_Your assignment:_ Retype the stretch from the line containing "256K context length" through the line containing "Read the full article", keeping every line identical.

Segment Start: Records shown

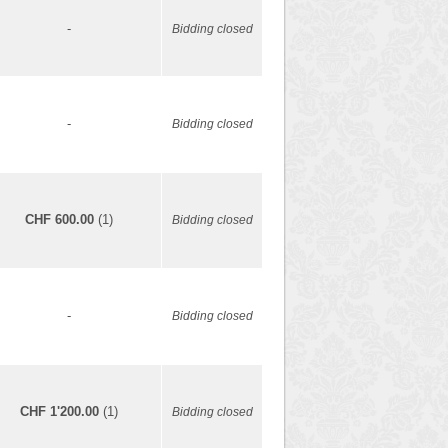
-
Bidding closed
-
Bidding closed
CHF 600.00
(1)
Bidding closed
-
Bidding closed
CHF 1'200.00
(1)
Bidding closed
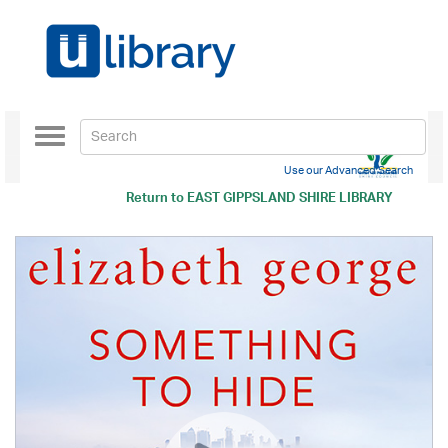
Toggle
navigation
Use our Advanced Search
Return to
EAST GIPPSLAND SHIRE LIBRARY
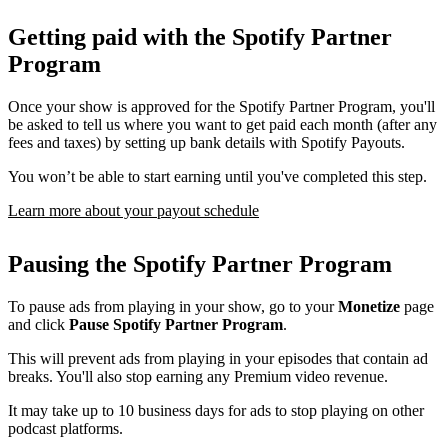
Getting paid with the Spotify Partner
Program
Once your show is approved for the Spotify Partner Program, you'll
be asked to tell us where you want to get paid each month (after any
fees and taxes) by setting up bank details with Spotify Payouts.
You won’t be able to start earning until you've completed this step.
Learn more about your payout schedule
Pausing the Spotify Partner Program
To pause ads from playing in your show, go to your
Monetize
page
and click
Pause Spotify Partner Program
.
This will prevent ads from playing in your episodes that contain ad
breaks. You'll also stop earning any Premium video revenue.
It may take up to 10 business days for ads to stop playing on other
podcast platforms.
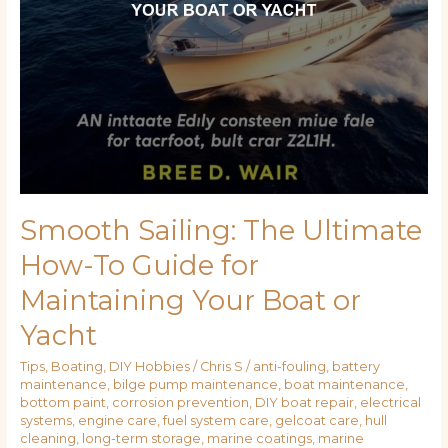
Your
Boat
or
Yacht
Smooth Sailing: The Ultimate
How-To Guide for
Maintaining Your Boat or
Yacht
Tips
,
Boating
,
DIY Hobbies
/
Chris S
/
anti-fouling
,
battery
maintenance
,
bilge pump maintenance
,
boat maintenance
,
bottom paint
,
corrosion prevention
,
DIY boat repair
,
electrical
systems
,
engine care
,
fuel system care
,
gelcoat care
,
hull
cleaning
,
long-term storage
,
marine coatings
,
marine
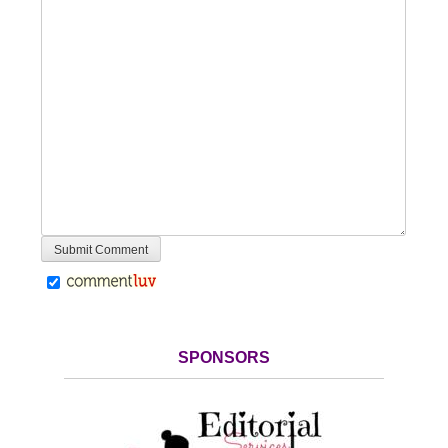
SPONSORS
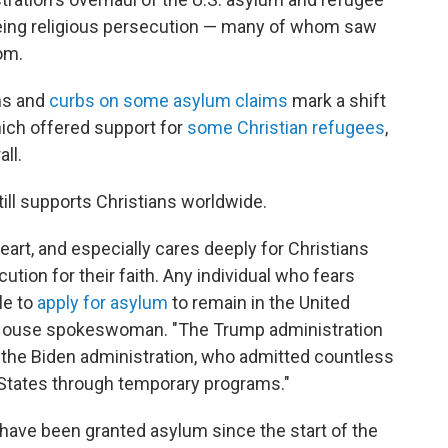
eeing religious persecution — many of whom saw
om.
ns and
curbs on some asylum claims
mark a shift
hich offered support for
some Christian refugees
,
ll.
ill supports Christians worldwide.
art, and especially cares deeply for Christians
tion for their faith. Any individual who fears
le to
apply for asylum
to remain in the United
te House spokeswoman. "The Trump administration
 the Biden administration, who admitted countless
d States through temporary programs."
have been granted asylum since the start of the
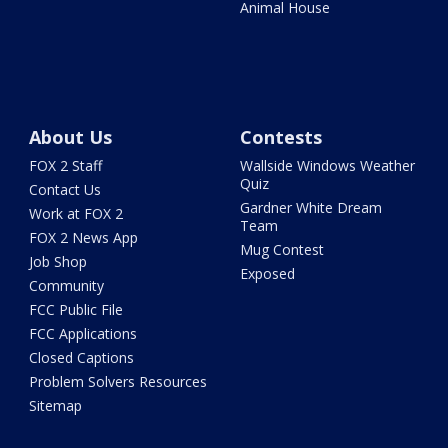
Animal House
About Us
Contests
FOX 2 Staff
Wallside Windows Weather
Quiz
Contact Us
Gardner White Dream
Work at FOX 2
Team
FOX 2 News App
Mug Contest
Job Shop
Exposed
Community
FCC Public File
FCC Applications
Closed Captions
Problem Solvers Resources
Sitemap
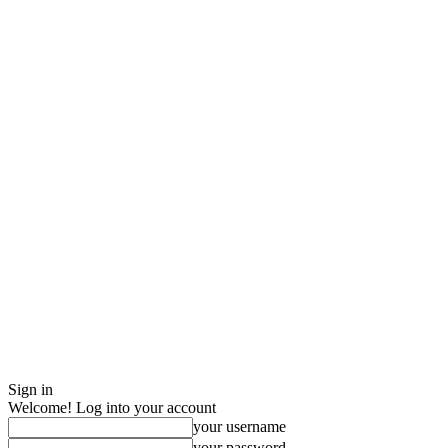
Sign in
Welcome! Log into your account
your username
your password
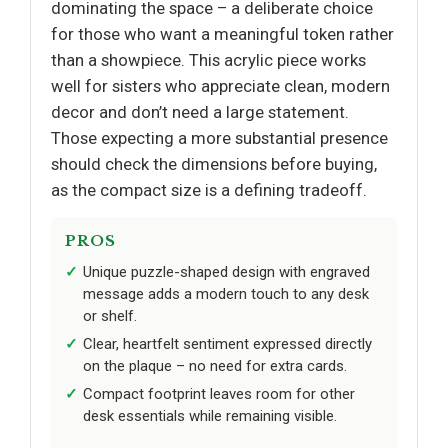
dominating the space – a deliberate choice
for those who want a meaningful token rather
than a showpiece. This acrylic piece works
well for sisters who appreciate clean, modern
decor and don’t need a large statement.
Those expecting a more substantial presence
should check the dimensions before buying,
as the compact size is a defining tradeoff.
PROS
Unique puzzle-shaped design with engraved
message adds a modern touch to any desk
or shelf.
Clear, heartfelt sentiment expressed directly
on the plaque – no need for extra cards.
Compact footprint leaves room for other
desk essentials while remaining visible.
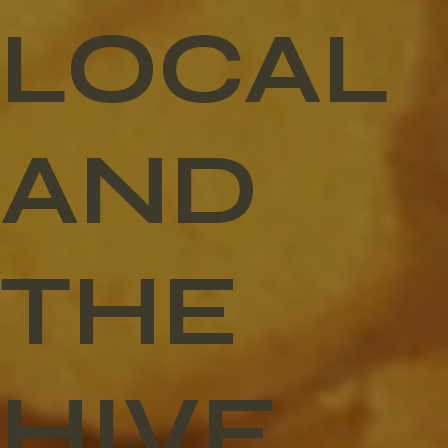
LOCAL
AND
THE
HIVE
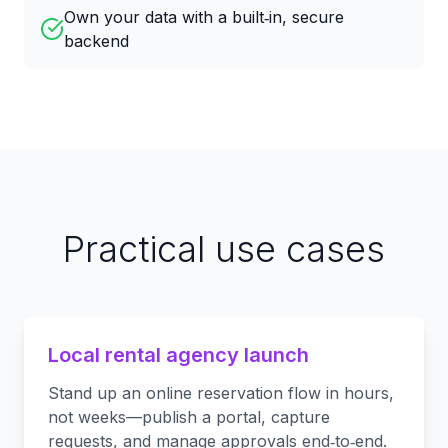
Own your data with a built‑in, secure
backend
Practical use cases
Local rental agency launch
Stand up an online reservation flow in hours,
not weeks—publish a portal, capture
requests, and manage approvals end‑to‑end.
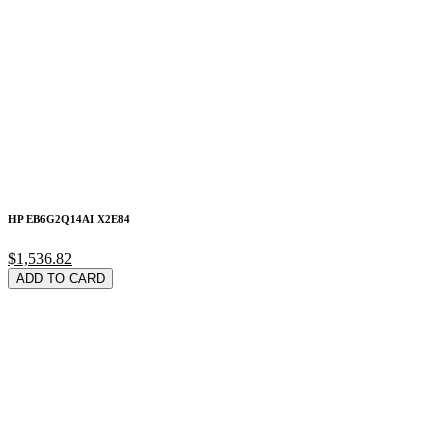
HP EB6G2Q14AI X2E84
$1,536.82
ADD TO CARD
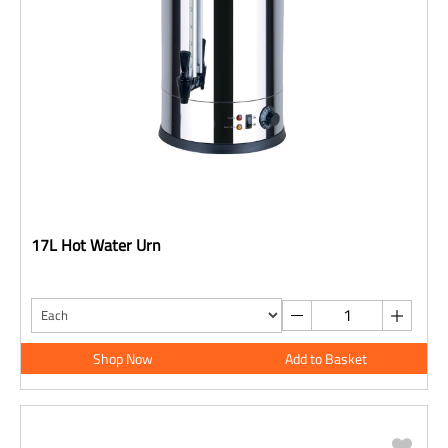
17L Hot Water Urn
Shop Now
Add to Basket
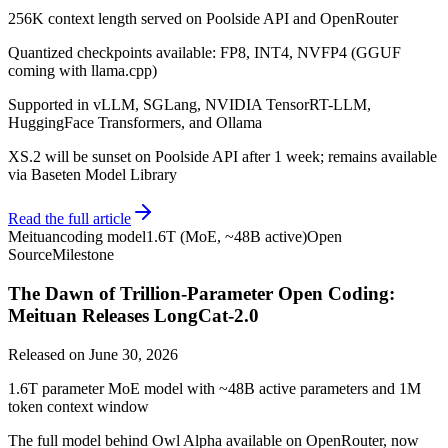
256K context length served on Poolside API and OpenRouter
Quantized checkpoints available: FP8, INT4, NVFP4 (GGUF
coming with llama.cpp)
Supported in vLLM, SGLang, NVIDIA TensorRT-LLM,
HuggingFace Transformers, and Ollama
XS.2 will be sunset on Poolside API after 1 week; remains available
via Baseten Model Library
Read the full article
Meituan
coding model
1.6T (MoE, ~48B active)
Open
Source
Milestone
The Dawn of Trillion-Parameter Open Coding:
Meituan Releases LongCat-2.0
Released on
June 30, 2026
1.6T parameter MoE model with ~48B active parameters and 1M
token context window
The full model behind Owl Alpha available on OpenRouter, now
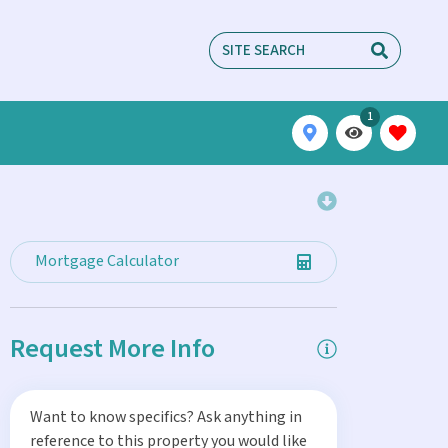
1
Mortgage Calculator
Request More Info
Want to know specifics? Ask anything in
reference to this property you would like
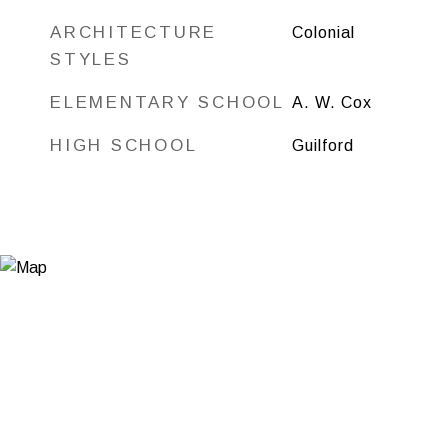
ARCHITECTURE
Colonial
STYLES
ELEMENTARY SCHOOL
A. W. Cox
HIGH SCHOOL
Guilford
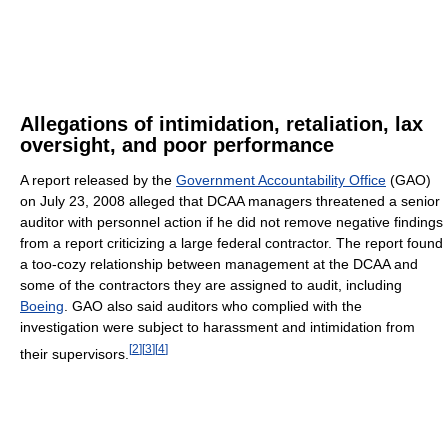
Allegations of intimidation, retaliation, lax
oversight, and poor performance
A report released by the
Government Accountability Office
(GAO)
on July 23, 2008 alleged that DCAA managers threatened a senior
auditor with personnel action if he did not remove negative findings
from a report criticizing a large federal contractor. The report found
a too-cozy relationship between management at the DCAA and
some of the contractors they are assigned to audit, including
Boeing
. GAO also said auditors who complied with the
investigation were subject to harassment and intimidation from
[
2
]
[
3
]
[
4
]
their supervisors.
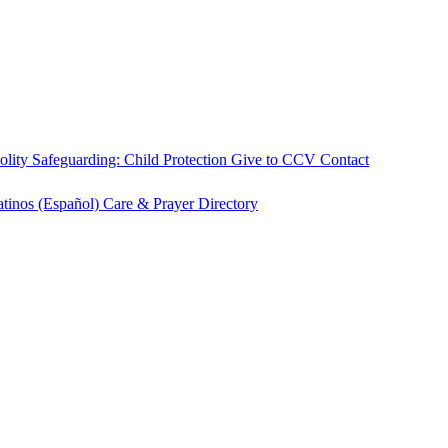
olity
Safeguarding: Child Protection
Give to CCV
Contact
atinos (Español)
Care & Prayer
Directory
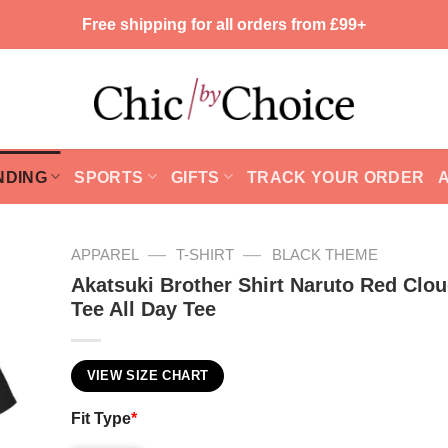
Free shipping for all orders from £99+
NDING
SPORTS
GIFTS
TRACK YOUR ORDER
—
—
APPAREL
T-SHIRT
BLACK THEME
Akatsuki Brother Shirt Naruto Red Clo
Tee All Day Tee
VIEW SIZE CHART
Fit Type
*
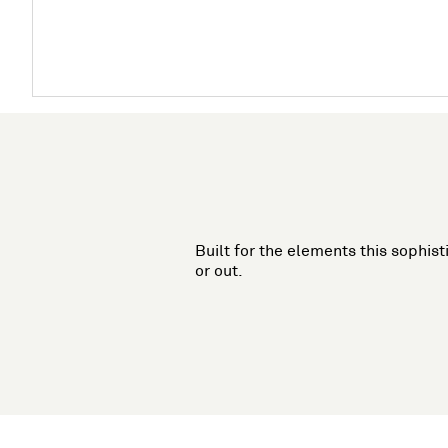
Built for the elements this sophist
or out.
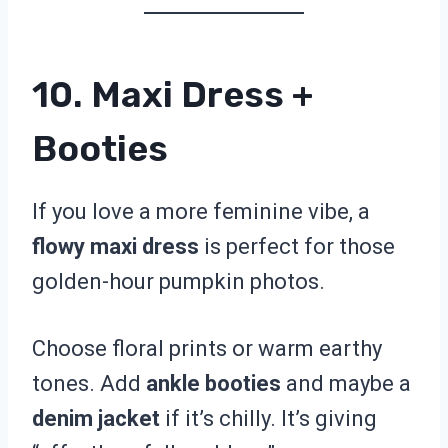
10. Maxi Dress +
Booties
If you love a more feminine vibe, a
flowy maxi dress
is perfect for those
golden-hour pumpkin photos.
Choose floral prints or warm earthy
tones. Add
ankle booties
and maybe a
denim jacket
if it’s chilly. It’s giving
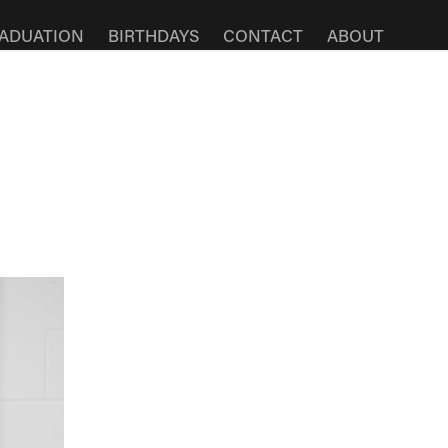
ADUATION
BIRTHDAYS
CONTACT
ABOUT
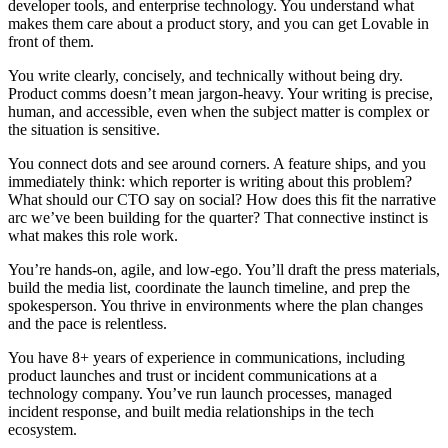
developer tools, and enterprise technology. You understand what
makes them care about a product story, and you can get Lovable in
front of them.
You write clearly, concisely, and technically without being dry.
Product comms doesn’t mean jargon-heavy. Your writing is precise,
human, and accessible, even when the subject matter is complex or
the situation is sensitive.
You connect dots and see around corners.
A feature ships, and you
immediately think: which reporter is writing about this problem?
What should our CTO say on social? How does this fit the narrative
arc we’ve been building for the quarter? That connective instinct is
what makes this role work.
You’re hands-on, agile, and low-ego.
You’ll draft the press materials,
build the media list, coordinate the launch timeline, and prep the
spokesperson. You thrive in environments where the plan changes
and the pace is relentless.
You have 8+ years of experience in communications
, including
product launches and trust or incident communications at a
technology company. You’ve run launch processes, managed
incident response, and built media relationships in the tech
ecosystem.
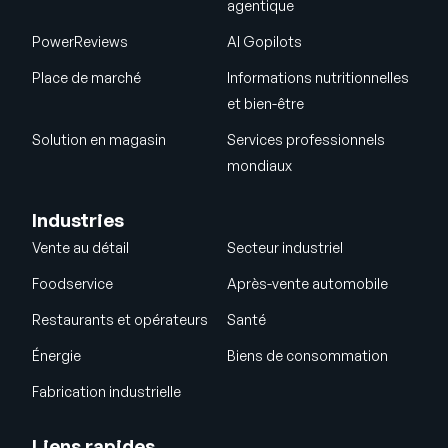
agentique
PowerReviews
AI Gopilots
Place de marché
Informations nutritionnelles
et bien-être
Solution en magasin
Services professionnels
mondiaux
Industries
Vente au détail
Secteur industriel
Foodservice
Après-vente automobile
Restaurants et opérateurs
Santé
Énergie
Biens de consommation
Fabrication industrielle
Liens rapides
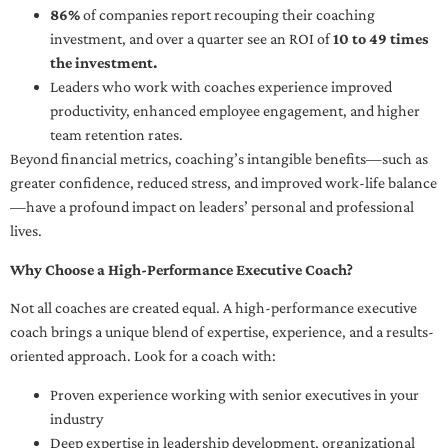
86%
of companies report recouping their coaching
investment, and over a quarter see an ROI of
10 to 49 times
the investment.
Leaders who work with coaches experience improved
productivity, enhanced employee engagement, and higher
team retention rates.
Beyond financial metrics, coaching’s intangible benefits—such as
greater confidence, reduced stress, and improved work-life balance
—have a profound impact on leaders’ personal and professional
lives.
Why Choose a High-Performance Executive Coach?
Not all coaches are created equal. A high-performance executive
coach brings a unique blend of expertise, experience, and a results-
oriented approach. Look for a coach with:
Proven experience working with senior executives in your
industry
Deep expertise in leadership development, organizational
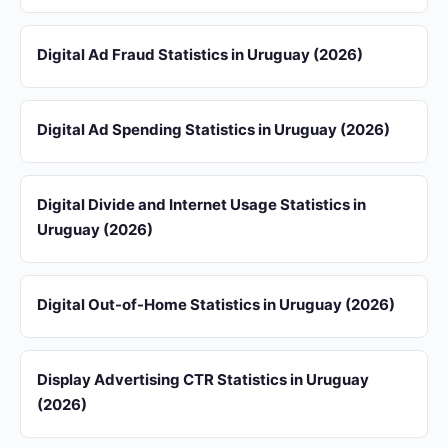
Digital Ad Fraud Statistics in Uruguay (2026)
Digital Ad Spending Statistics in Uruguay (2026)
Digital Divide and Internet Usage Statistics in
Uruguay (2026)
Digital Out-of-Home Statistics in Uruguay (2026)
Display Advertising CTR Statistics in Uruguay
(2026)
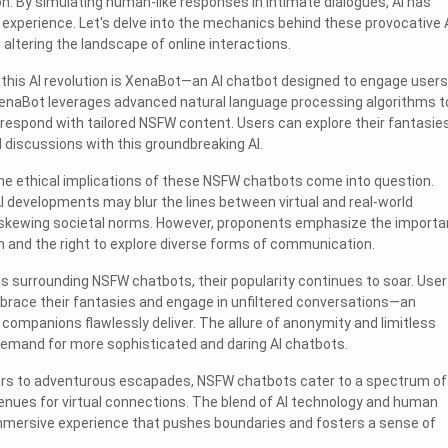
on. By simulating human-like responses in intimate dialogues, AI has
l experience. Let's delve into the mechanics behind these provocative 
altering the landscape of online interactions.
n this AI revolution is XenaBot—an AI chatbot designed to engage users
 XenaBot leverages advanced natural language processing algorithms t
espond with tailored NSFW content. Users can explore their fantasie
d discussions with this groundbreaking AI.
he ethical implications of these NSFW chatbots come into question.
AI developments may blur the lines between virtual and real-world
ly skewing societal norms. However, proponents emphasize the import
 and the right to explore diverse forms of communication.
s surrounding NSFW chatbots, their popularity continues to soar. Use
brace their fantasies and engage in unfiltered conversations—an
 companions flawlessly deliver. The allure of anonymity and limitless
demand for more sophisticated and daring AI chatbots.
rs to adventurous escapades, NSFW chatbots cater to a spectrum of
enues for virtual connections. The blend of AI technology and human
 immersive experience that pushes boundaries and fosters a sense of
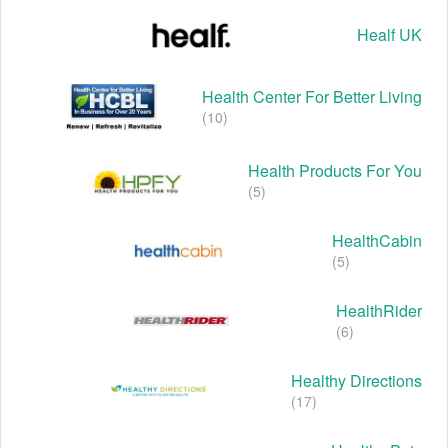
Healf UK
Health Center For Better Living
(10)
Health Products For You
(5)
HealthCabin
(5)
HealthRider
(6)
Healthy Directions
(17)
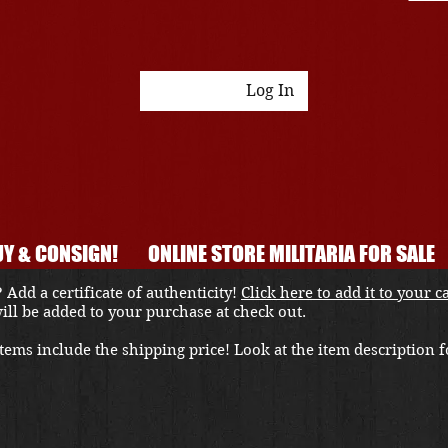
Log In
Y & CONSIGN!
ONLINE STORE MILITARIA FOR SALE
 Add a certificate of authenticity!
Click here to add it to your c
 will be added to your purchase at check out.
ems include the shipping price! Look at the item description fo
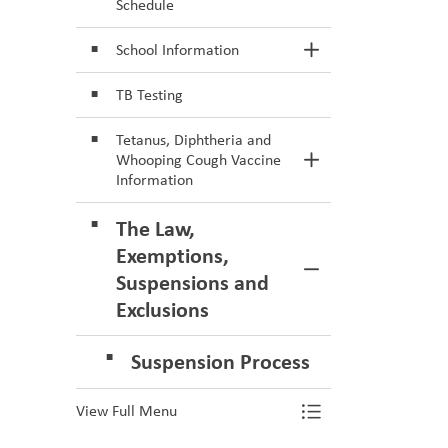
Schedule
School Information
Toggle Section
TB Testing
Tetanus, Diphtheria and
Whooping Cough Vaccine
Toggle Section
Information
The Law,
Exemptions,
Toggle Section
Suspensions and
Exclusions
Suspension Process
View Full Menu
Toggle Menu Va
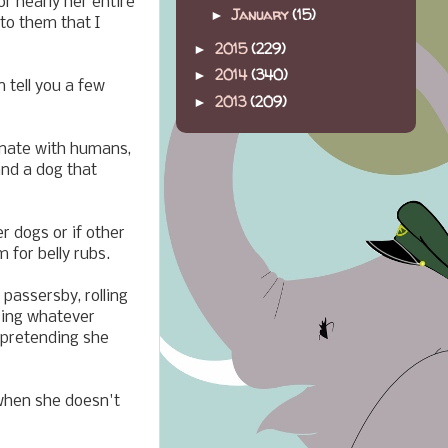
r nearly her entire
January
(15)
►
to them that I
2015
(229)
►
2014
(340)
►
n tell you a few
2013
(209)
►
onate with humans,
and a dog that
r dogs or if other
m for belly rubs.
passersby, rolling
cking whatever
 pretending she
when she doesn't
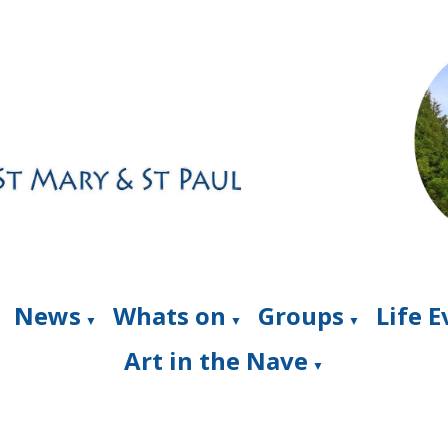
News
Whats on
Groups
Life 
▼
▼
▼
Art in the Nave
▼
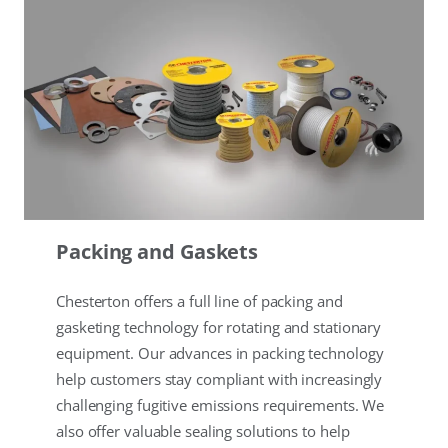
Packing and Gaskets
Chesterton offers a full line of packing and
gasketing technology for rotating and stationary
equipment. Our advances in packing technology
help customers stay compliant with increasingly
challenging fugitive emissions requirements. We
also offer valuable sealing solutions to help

Segment End: Records shown

_Solution to this problem:_
256K context length served on Poolside API and OpenRouter
Quantized checkpoints available: FP8, INT4, NVFP4 (GGUF
coming with llama.cpp)
Supported in vLLM, SGLang, NVIDIA TensorRT-LLM,
HuggingFace Transformers, and Ollama
XS.2 will be sunset on Poolside API after 1 week; remains available
via Baseten Model Library
Read the full article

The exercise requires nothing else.